• BRANO FORNITO
____
“Génie la matta” di Inès Cagnati

a cura di Giovanna Di Marco

 

La casa editrice Adelphi ha di recente pubblicato Génie la matta, il romanzo del 1976 di Inès Cagnati che le valse il prix Deux Magots. Cagnati, nata nel 1937 da genitori italiani emigrati in Francia, è morta nel 2007 ed è stata autrice di altri due romanzi e di una raccolta di racconti che narrano e descrivono il mondo e i temi che appartennero alla sua infanzia: la campagna francese, la povertà e la sua condizione di isolamento in quanto figlia di immigrati.

Il romanzo Génie la matta è narrato in prima persona da Marie attraverso due diverse analessi, che fino a un certo punto scorrono quasi in parallelo grazie a brevi capitoli spesso alternati: le vicende più antiche dell’infanzia che vedono protagonista Génie, madre dell’Io narrante e la storia d’amore successiva tra Marie e Pierre. Quest’ultimo morirà in un incidente aereo interrompendo così questa seconda vicenda.

La storia di Génie è infatti quella pregnante e viene narrata fino in fondo per tutta la stesura del romanzo. Chi è dunque Génie? Appartenente alla migliore famiglia di un borgo francese mai nominato e resa madre di Marie a seguito di uno stupro, viene allontanata dalla famiglia di origine e vive con la figlia in un casolare con attorno “salici ciarlieri, le volpi e i corvi della collina con la sabbia bianca”, di fatto isolata dalla società e costretta, presso gli agricoltori del circondario e la gente del paese, ai lavori più duri. Génie è raccontata dalla figlia attraverso un amore straziante fatto di profondi silenzi, di discorsi interrotti, a volte neppure iniziati. Ed è il terrore della bambina quello che si percepisce sin dalle prime pagine, terrore primigenio di certo in ogni bambino che teme la perdita della figura di accudimento, pànico per lei, poiché più di altri vede nella madre tutto l’universo: “Se spariva all’angolo di una strada […], mi prendeva la paura che ne approfittasse per lasciarmi là, da sola in quella strada piena di case sconosciute”.
____
• COMPITO
Secondo il brano su Génie la matta, quale premio ottenne Inès Cagnati con questo romanzo? L'elenco è materiale a parte, separato dal brano.

• Documenti di partenza
____
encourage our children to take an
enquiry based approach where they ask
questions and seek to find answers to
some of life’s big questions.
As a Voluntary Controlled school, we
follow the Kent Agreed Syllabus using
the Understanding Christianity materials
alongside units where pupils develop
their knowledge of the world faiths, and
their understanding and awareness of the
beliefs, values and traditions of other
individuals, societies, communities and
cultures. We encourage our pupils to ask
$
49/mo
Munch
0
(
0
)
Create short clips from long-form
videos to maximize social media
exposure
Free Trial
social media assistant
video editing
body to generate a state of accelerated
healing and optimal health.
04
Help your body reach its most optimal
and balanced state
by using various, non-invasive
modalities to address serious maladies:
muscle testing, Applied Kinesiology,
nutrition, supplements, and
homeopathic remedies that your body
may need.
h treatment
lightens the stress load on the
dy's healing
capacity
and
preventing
____
• RISPOSTA
Il prix Deux Magots.